Saved data entries
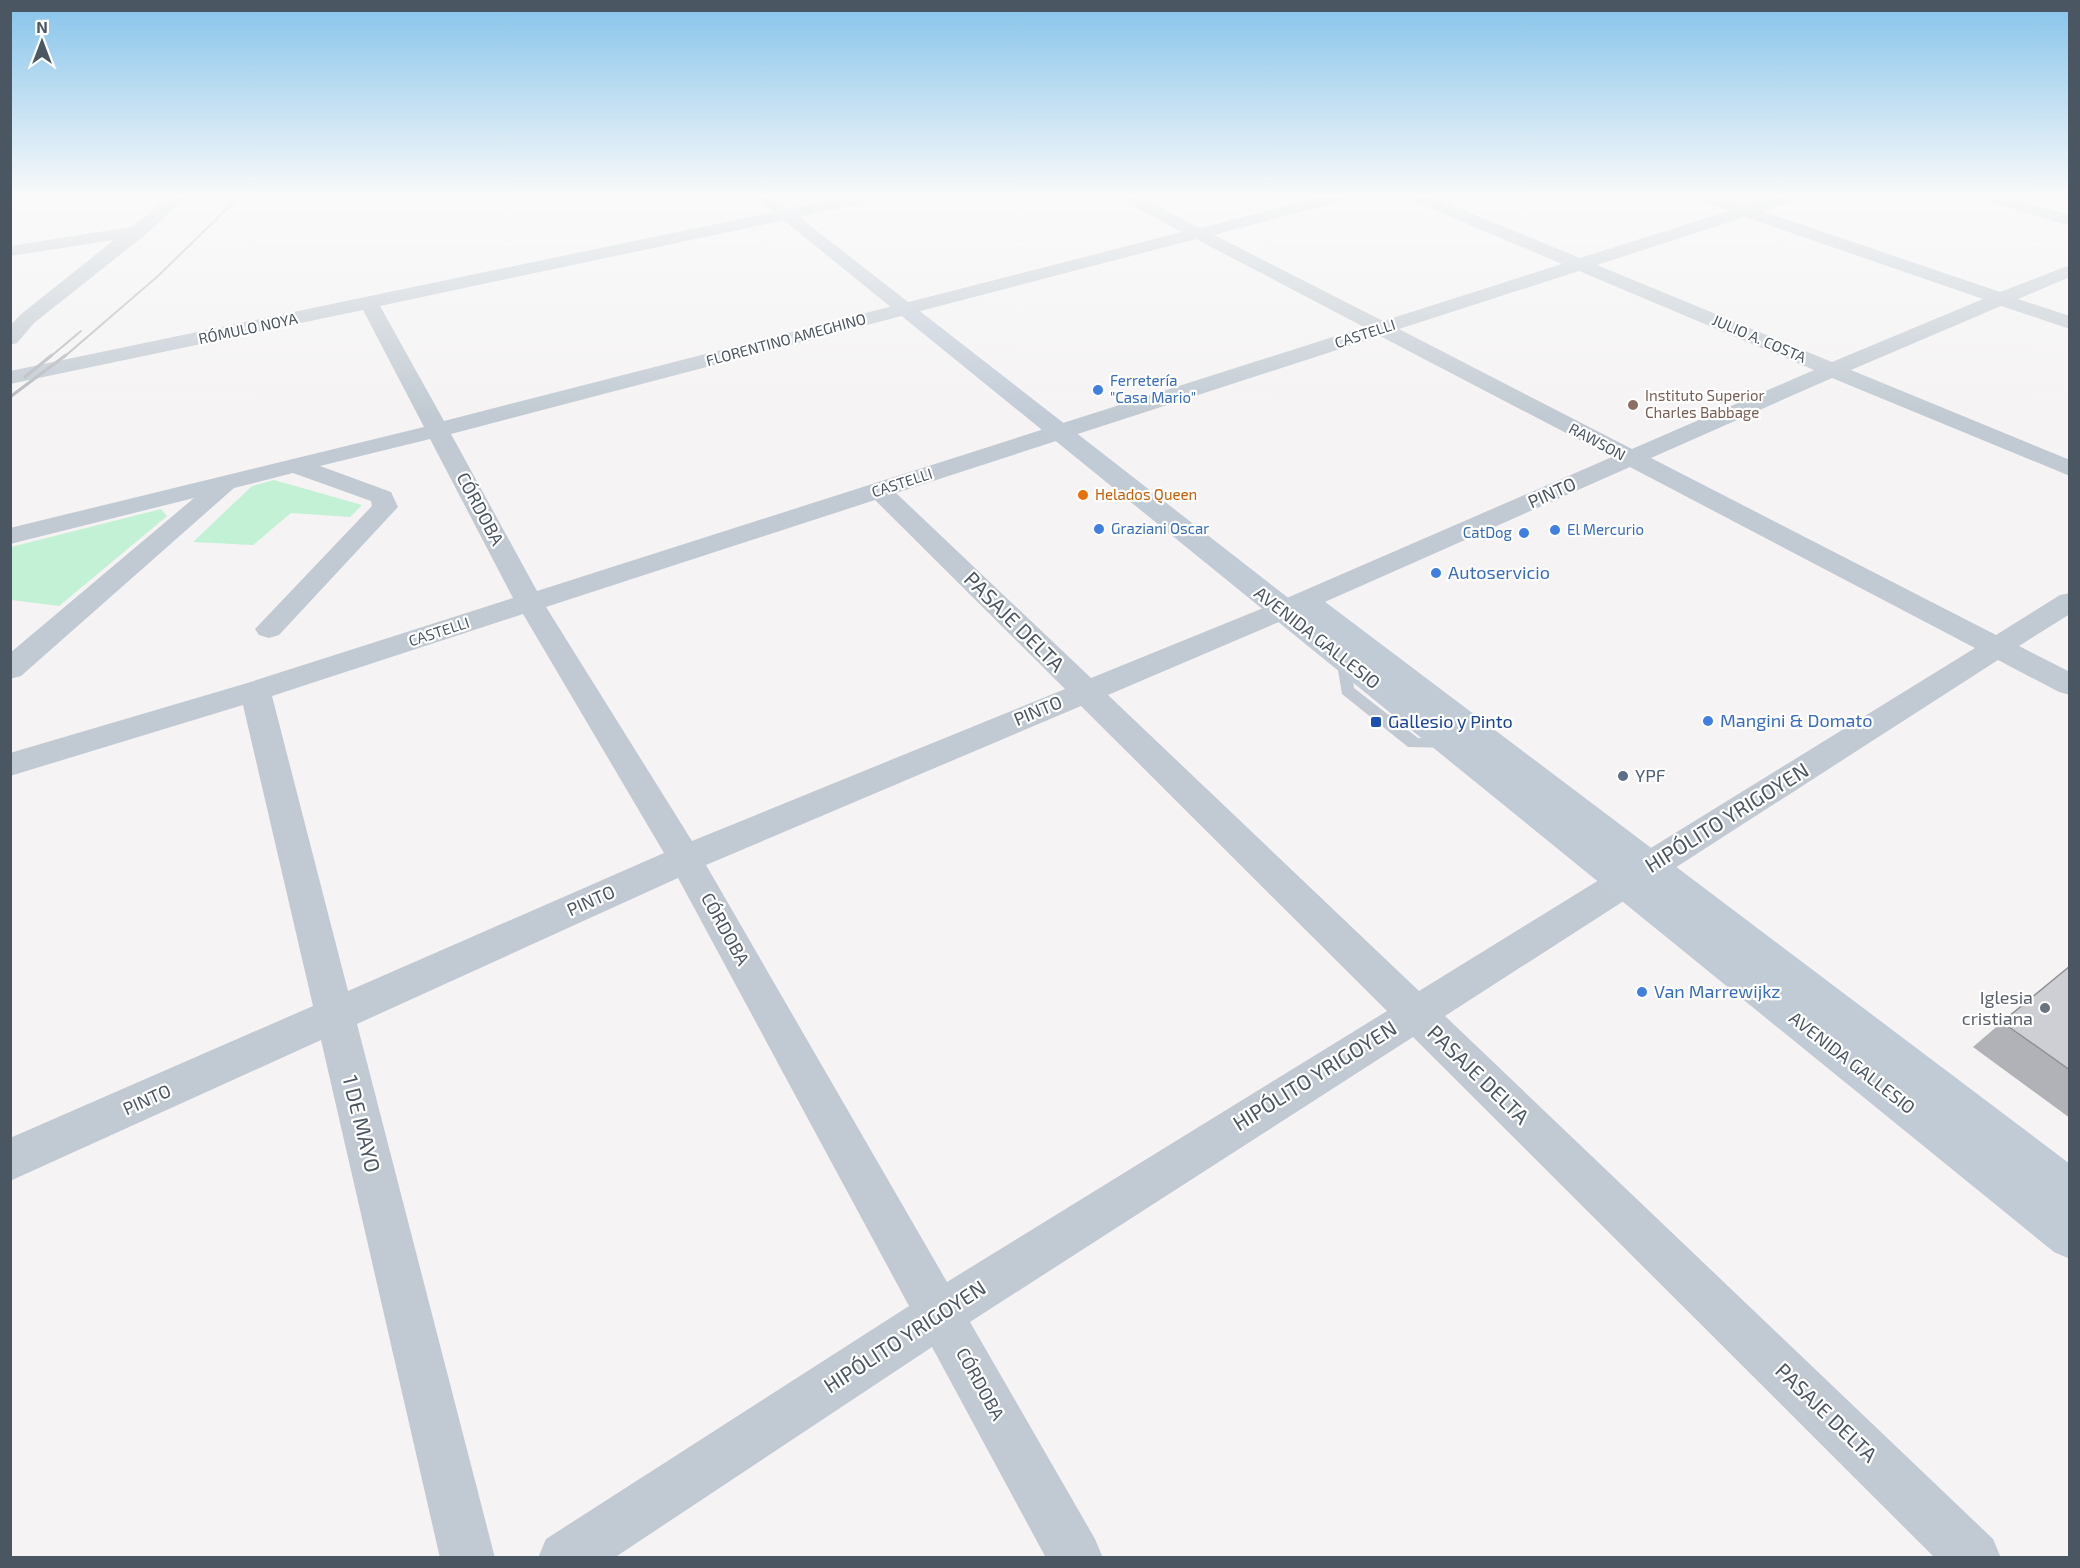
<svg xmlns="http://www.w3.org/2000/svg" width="2080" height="1568" viewBox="0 0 2080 1568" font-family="'Exo 2',sans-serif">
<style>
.green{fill:#c3f1d5}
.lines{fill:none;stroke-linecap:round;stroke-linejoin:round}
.service{fill:#c1cad2;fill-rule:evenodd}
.minor{fill:#c1cad2;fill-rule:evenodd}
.secondary{fill:#c1cbd6;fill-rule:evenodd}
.rail-far1{stroke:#b5b8bd;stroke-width:2}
.rail{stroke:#b5b8bd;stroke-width:3}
.wall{fill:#b0b2b7}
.building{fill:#cdcfd5;stroke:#909195;stroke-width:1.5}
.shop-dot{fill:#3f7fe0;stroke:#fff;stroke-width:2}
.education-dot{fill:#8d6e63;stroke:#fff;stroke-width:2}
.food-dot{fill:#e8710a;stroke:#fff;stroke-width:2}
.transit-dot{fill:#1a4fb4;stroke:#fff;stroke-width:2}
.service-dot{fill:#5c6f8a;stroke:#fff;stroke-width:2}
.worship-dot{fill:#6b7280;stroke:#fff;stroke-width:2}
.labels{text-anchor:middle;stroke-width:4.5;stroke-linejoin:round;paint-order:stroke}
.far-street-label{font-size:15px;fill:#4a5661;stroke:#fff}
.far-shop-label{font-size:15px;fill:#366cbe;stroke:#fff;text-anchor:start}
.far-education-label{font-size:15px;fill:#785e54;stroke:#fff;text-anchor:start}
.far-food-label{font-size:15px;fill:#c56008;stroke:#fff;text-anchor:start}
.street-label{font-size:18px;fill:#4a5661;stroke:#fff}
.shop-label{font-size:18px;fill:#366cbe;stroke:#fff;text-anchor:start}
.transit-label{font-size:18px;fill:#164399;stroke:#fff;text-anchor:start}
.service-label{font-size:18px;fill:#4e5e75;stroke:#fff;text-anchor:start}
.worship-label{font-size:18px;fill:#5b616d;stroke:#fff;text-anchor:end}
.near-street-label{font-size:21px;fill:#4a5661;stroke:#fff}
</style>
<rect width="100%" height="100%" fill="#f5f3f3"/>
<g class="green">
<path d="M274,480l88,25 -12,12 -59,-4 -38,32 -60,-3 59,-56z"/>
<path d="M161,509l6,7 -108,90 -48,-6v-53z"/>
</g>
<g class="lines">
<path class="service" d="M1343,653l7,5 4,30 64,50 37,2 2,4 -2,4 -47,-1 -66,-53 -6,-36z"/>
<g class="minor">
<path d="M170,196h18l-43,39 -111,88 -17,20 -7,2v-19l10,-11 94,-75 -104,16v-10l121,-19z"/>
<path d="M850,196h32l-8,5 -494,105 64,115 738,-189 -62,-33 -2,-3h21l61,32 124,-32h27l-2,3 -135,36 169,86 179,-57 -153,-65 -2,-3h22l151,62 149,-47 -33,-12 -2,-3h24l28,9 29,-9h25l-2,3 -36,12 238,81 70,-27v12l-52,22 52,17v13l-69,-23 -150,64 219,90v16l-238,-98 -181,80 345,177 64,-40 10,-2v21l-51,32 51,26v23l-11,-3 -61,-32 -553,356 548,523 8,19h-66l-522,-521 -443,285 125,217 8,19h-57l-114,-211 -318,211h-76l8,-19 363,-233 -231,-428 -321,146 138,534h-55l-119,-518 -311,141v-43l303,-132 -70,-301 -233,71v-23l234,-69 269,-86 -83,-159 -110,27 71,26 7,15 -119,128 -10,3 -10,-3 -4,-6 117,-123 -1,-5 -78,-28 -59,15 -213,188 -11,3v-26l184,-155 -184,46v-16l414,-101 -61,-117 -353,74v-13zM1745,217l238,82 -151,63 -235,-97zM1196,239l168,88 -827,264 -86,-157zM1579,271l235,99 -182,79 -233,-120zM1380,336l232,121 -339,147 -182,74 -195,-185zM1630,467l345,181 -556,343 -311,-296 185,-79zM875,500l190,189 -373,152 -146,-234zM523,614l141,239 -316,138 -76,-295zM1081,706l306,305 -440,271 -241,-417z"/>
<path d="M1977,196h26l67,19v11l-91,-27z"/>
</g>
<path class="secondary" d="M754,196h18l528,411 4,-6 10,-3 10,3 746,563v95l-16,-7z"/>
<g class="rail-far1">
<path d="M50,357l31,-26"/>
<path d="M64,357l94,-81 82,-80"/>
</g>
<g class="rail">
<path d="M25,377l27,-22"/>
<path d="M10,397l56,-42"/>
</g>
</g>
<path class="wall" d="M2070,966v152l-97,-71 29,-25z"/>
<path class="building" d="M2070,966v104l-68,-48z"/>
<linearGradient id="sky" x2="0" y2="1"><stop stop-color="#85c3ea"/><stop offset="0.47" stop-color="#fafafa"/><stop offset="1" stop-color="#fafafa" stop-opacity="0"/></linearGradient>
<rect width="2080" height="416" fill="url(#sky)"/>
<g class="shop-dot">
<circle cx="1098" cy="390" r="6"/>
<circle cx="1099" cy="529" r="6"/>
<circle cx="1555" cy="530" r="6"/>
<circle cx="1524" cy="533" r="6"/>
<circle cx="1436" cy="573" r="6"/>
<circle cx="1708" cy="721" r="6"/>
<circle cx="1642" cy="992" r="6"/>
</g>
<circle class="education-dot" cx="1633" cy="405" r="6"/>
<circle class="food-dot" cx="1083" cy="495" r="6"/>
<rect class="transit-dot" x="1370" y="716" width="12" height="12" rx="3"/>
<circle class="service-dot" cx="1623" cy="776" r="6"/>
<circle class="worship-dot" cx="2045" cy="1008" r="6"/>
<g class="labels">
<g class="far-street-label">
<text transform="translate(248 329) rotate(-12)" y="5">RÓMULO NOYA</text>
<text transform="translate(1365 334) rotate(-18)" y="5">CASTELLI</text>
<text transform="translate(1759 339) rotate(23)" y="5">JULIO A. COSTA</text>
<text transform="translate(786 340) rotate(-15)" y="5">FLORENTINO AMEGHINO</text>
<text transform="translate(1597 442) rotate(28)" y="5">RAWSON</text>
<text transform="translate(902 483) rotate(-18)" y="5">CASTELLI</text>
<text transform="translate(439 632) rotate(-18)" y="5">CASTELLI</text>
</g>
<g class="far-shop-label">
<text x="1110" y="386">Ferretería<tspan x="1110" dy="17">"Casa Mario"</tspan></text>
<text x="1111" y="534">Graziani Oscar</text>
<text x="1567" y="535">El Mercurio</text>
<text x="1512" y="538" text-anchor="end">CatDog</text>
</g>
<g class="far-education-label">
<text x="1645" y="401">Instituto Superior<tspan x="1645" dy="17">Charles Babbage</tspan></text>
</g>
<g class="far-food-label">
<text x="1095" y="500">Helados Queen</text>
</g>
<g class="street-label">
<text transform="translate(1552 493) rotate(-24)" y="6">PINTO</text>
<text transform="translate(480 509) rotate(62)" y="6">CÓRDOBA</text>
<text transform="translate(1317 638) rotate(38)" y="6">AVENIDA GALLESIO</text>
<text transform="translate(1038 711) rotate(-23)" y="6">PINTO</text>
<text transform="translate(591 901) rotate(-24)" y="6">PINTO</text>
<text transform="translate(725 929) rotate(61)" y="6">CÓRDOBA</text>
<text transform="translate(1852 1063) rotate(38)" y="6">AVENIDA GALLESIO</text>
<text transform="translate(147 1100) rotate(-24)" y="6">PINTO</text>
<text transform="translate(980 1384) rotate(61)" y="6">CÓRDOBA</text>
</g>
<g class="shop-label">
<text x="1448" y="579">Autoservicio</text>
<text x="1720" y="727">Mangini &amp; Domato</text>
<text x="1654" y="998">Van Marrewijkz</text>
</g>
<g class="transit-label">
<text x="1388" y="728">Gallesio y Pinto</text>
</g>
<g class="service-label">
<text x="1635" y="782">YPF</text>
</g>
<g class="worship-label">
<text x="2033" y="1004">Iglesia<tspan x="2033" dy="21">cristiana</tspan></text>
</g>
<g class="near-street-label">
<text transform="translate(1014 622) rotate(45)" y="7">PASAJE DELTA</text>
<text transform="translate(1727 818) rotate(-32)" y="7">HIPÓLITO YRIGOYEN</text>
<text transform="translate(1478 1075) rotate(44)" y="7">PASAJE DELTA</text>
<text transform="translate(1315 1076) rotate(-32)" y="7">HIPÓLITO YRIGOYEN</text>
<text transform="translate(361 1124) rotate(76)" y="7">1 DE MAYO</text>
<text transform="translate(905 1337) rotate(-33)" y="7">HIPÓLITO YRIGOYEN</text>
<text transform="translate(1826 1413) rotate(44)" y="7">PASAJE DELTA</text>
</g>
</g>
<rect width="2080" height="1568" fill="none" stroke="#4a5661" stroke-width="24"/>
<g transform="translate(42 42)" stroke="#ffffff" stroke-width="4.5" paint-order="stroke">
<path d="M0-4.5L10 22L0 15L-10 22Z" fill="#4a5661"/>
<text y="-9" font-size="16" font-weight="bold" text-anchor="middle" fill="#4a5661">N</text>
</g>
</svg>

*Directions for this task:* Provide only the count of lines in the records above that hold the word "rule".

*Final answer:* 3